Let’s say I have modules A, B, C. My challenge is adding new code that does not fit into any of them. Why should I believe that having services A, B, C will make it any easier? Most likely what will happen is that I will still add something to service A that should not be there at all. So over time that service A becomes big ball of mud or even worse I will have a distributed monolith in my hands. With modules the barrier to do the right thing and refactor existing structure is much lower.

Btw I can also split the data storage into multiple schemas or logical databases. When the time comes I can split it between multiple DB servers. This does not add much cost. However, it prepares me for possible future situation where database needs to be broken down into smaller pieces.

If just an agreement or a decision record is not enough I can introduce tools that verify nobody is accidentally doing something they shouldn’t.

Tools like ArchUnit or JDepend can be used to verify that there are no unwanted dependencies between the modules/subsystems. Neal Ford calls these architectural fitness functions.

This is heavier solution but also allows to enforce the boundaries more strictly. At the same time there is still no operational overhead of managing microservices. I still compose all module artifacts into one deployable unit.

This is technically already microservices but wanted to add it here as a lighter version of how microservices are typically implemented.

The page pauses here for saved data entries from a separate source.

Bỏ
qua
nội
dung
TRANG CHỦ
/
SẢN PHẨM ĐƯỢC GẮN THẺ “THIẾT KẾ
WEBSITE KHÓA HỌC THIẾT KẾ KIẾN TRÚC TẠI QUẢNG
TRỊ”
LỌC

Instead of pushing each microservice into its own code repository all services owned by a single team can reside in a single repository. While this gives me all the benefits of strict isolation I can still move stuff around more easily than with polyrepos.

Important point is that this is not monorepo for the whole organisation but just for one team. As soon as there are multiple teams working on a single codebase things get more complicated. Teams start reusing what should not be shared across boundaries and therefore become more coupled to each other. Again with conscious effort this can work even with multiple teams but already at 3 teams the benefits of this approach become more questionable.

Microservices are very powerful but also very expensive. The bigger the organisation the more value microservices offer. When team is small and product is still going through a lot of changes it is not likely the best choice. Instead of going for the heaviest solution there are several much cheaper options to evaluate until the engineering organisation is big enough to benefit from microservices.

Monolith is not something to be afraid of. The key thing is recognising the point at which it starts to slow down the organisation. Splitting single codebase into smaller pieces is not an easy endeavour but it has some benefits as well. It helps to avoid having too much knowledge stuck in legacy systems and is an opportunity to renew team’s knowledge of the system.